Whether the person we are talking about is Kamala Das or Madhavikkutty or Suraiya, she is a wonder to marvel at because of her writings, her life, her nonchalant attitudes, her knack of being in the lime light by hook or by crook, her ability to laugh at the people, at the society and at the times. She has created world-class literature from the scanty experiences of a meek but too sensitive woman in a conventional society. Kamala Das is quite conscious of her status as a writer.
“How do you rate yourself as a writer?”
“I am the finest short story writer in Malayalam at present.

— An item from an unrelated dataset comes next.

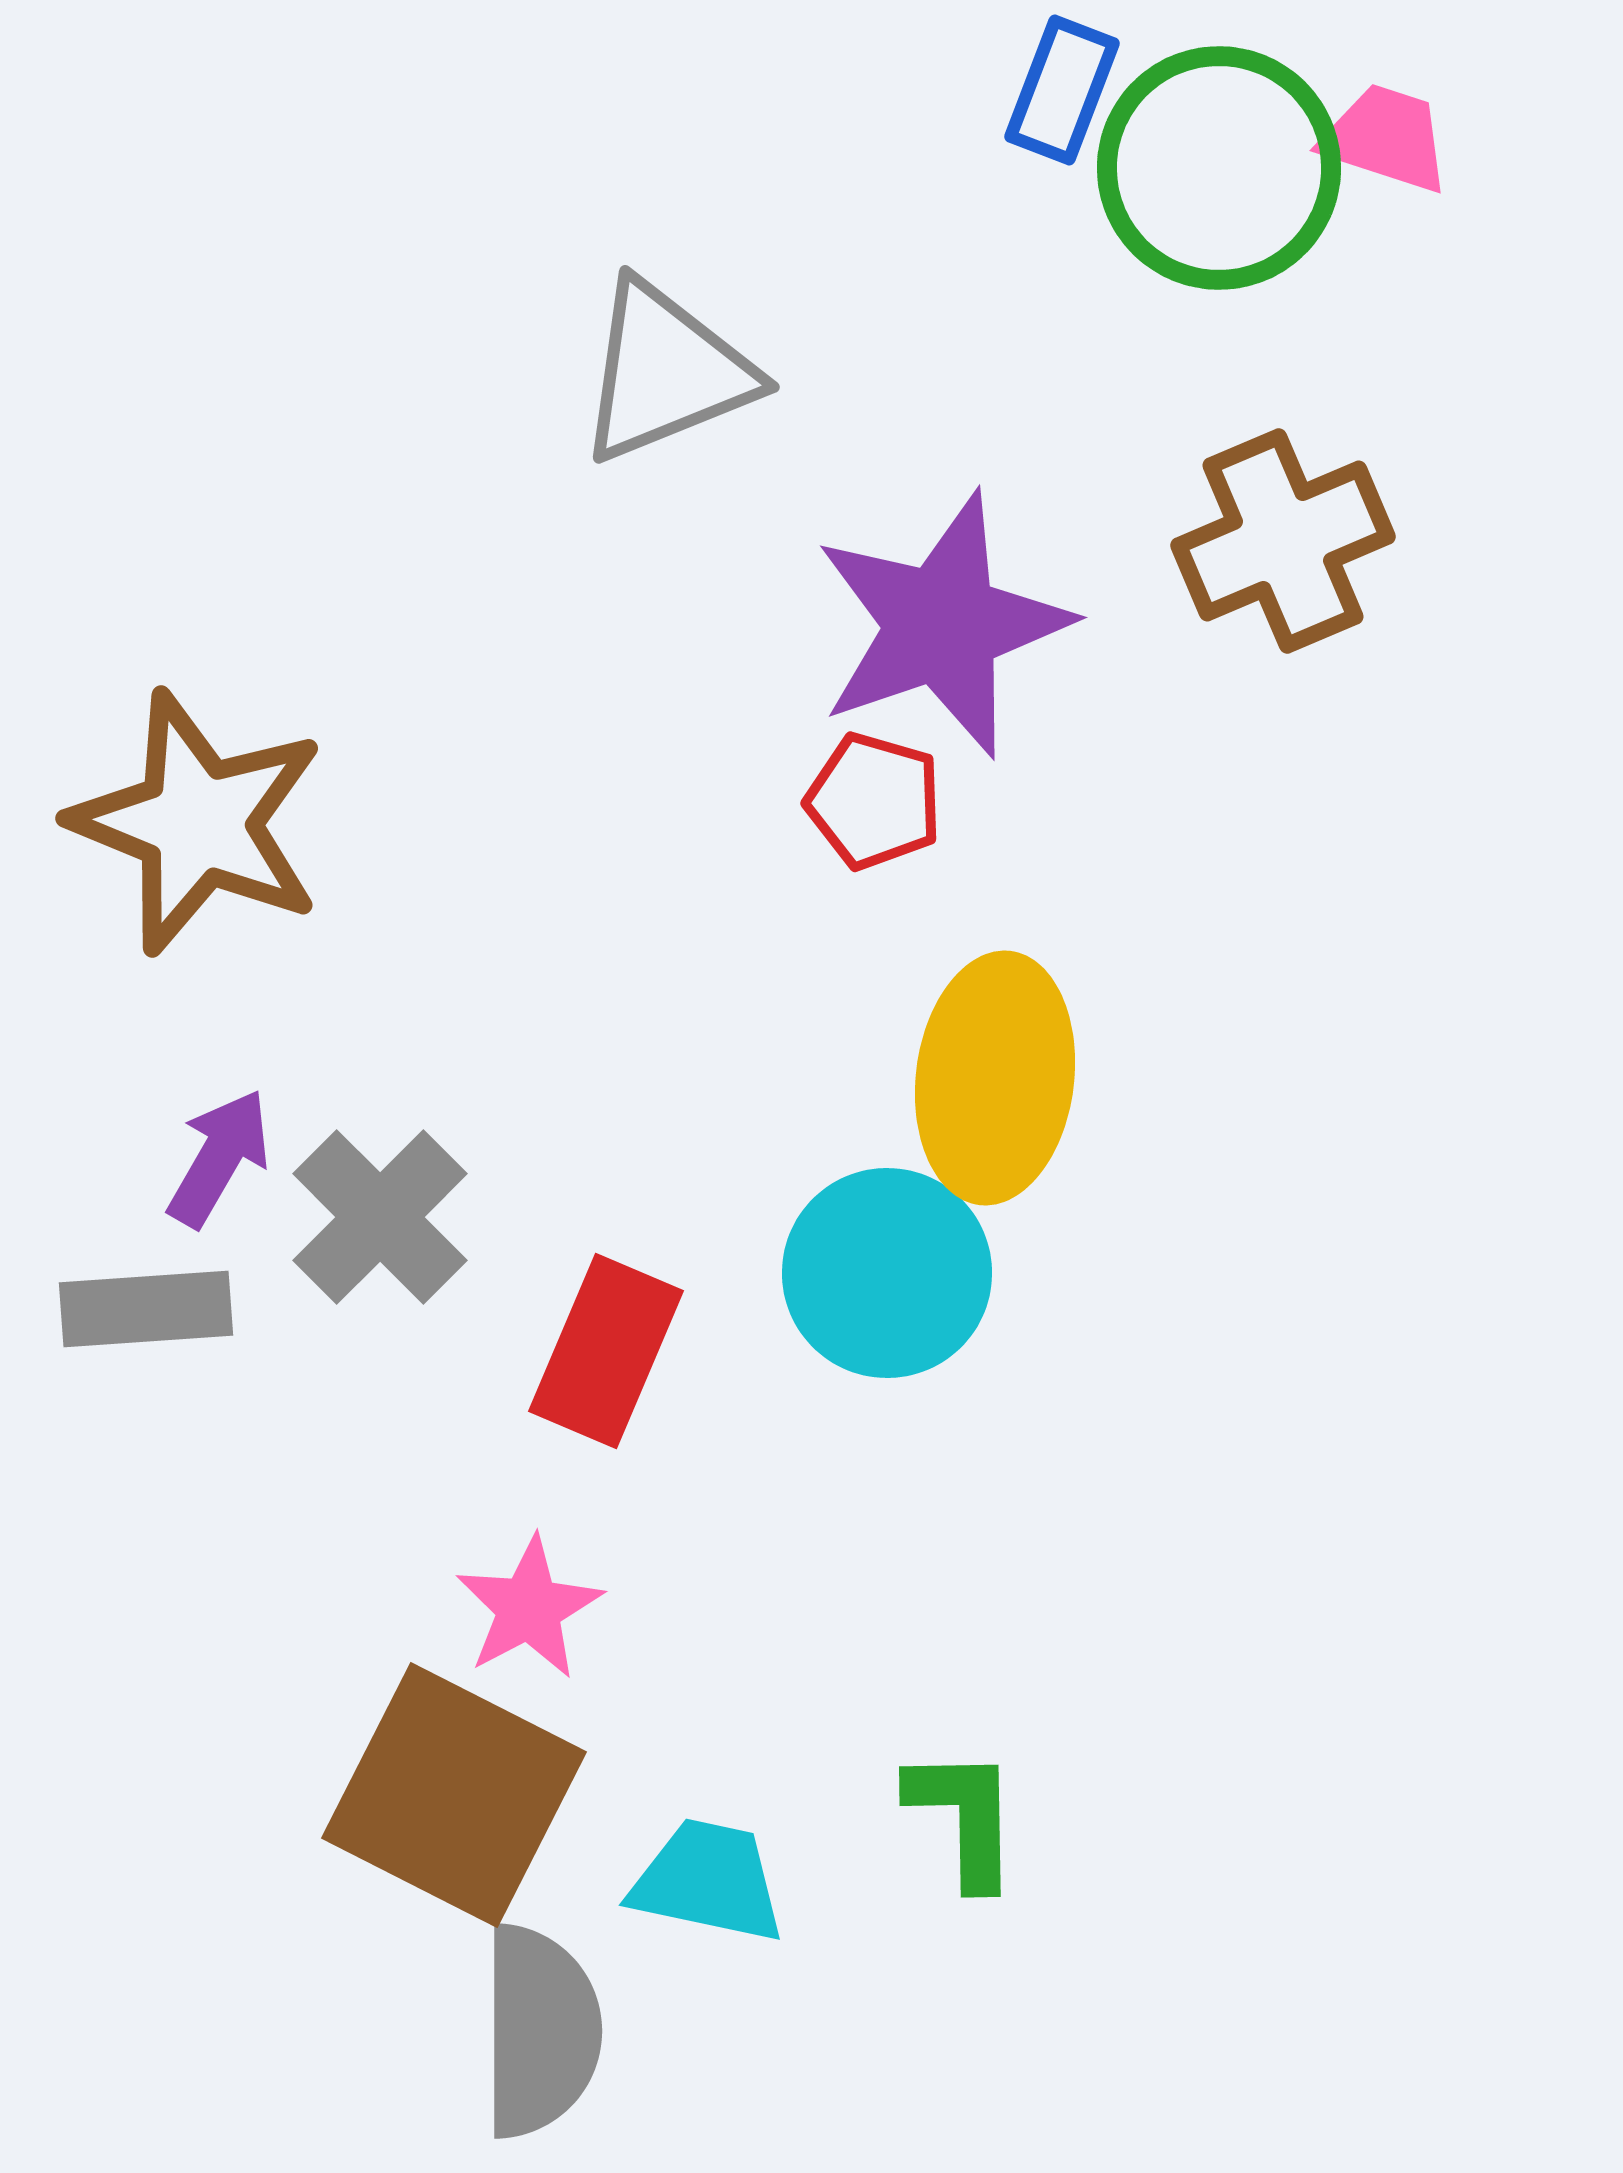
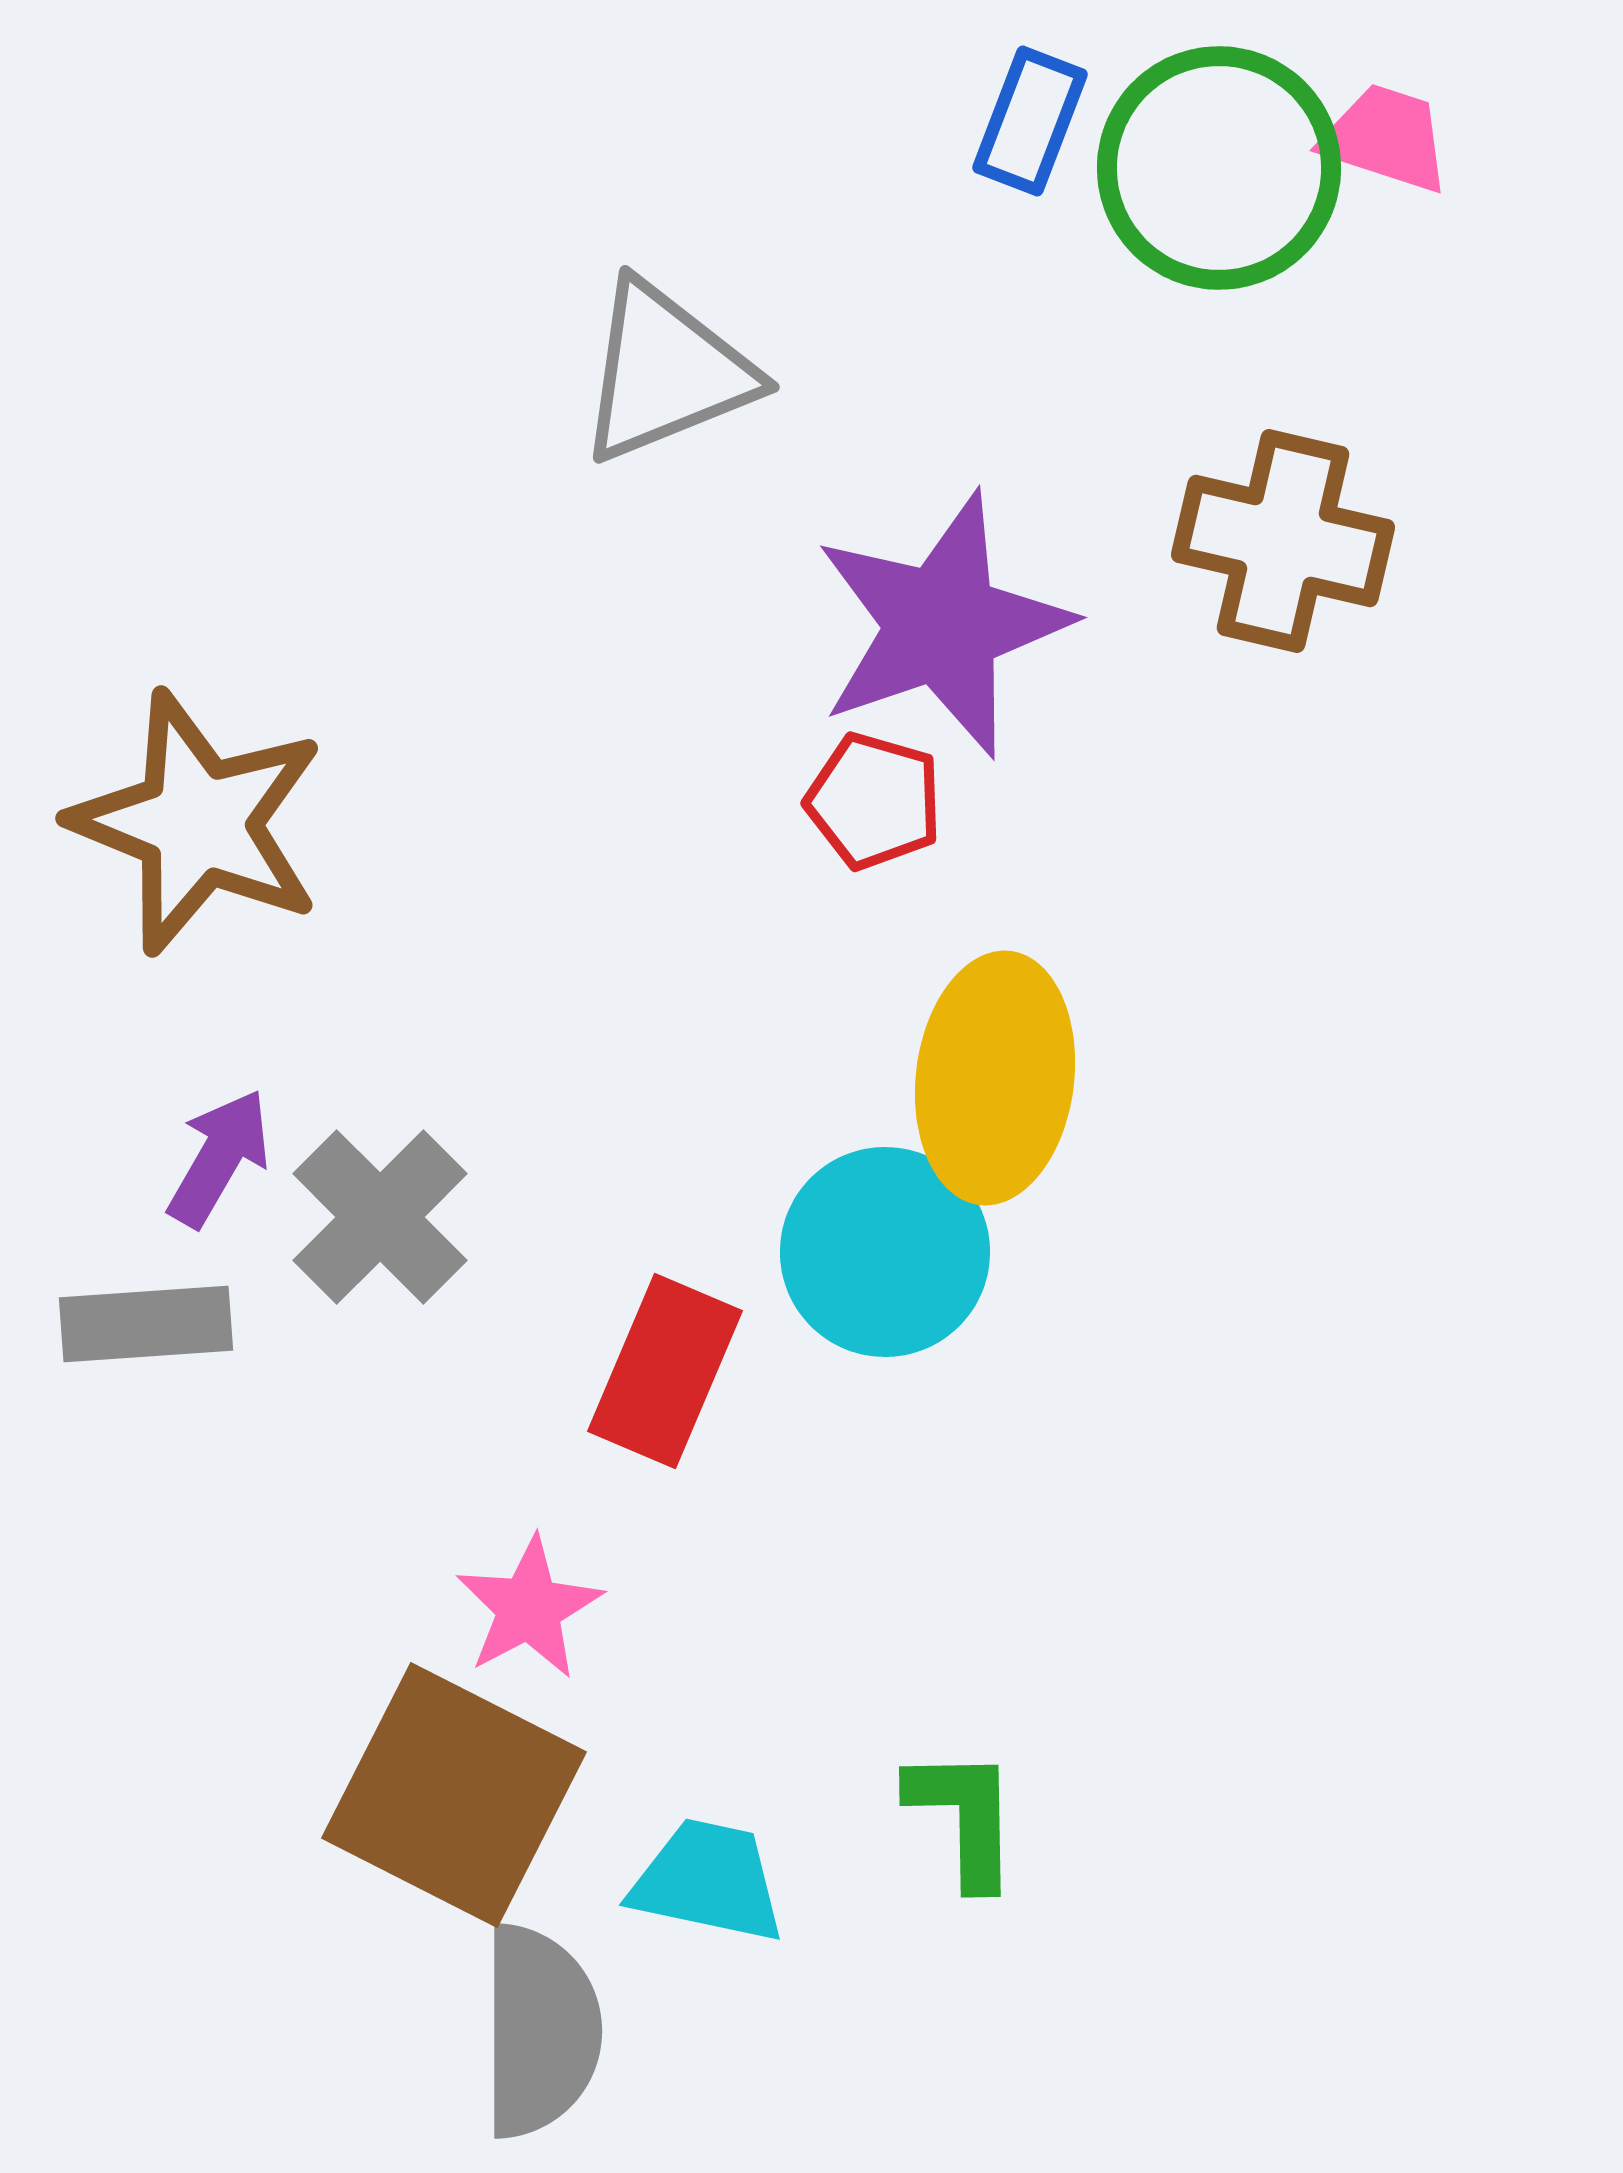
blue rectangle: moved 32 px left, 31 px down
brown cross: rotated 36 degrees clockwise
cyan circle: moved 2 px left, 21 px up
gray rectangle: moved 15 px down
red rectangle: moved 59 px right, 20 px down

To be frank, I don’t think there would be any real rival for me in the next fifty years. I am the most highly paid writer in Malayalam as well.”
”Yet, don’t you think you owe your initial immediate acceptance to your reputed family name?”
“Not at all. There were so many members in the Nalappat House. How is it that none of them became famous if the family name could have helped? I Got recognition because of the quality of my writing. Tell me, could you think of anything, which would excel or even barely equal the beauty and splendor of “The tragedy of the Sparrow’ in Malayalam till today?”
Kamala Das, he own captive, is a wonderful writer who plunders her miraculous memory to write. Her greatest asset is her mind that sees and hears and is aware and her language ‘half English, half Indian, funny perhaps but honest”. Undaunted by the harsh darts of criticism, she makes fancy’s lotuses bloom in the waters of her dreams with wonderful ease.
To those disturbing gang of persistent well-wishers she asks good humoredly-
“……………. Why not leave
Me alone, critics, friends, visiting cousins,
Every one of you?”
(‘An Introduction’, Only The Soul Knows How To Sing, P.96)
Like an expert hypnotist who fools and baffles the spectators but smiles on them kindly. Amy/Kamala Das/Madhavikkutty/Suraiya beams graciously on her readers/critics, pleased with her own performance of leaving them utterly confused with her attitudes, life and writing.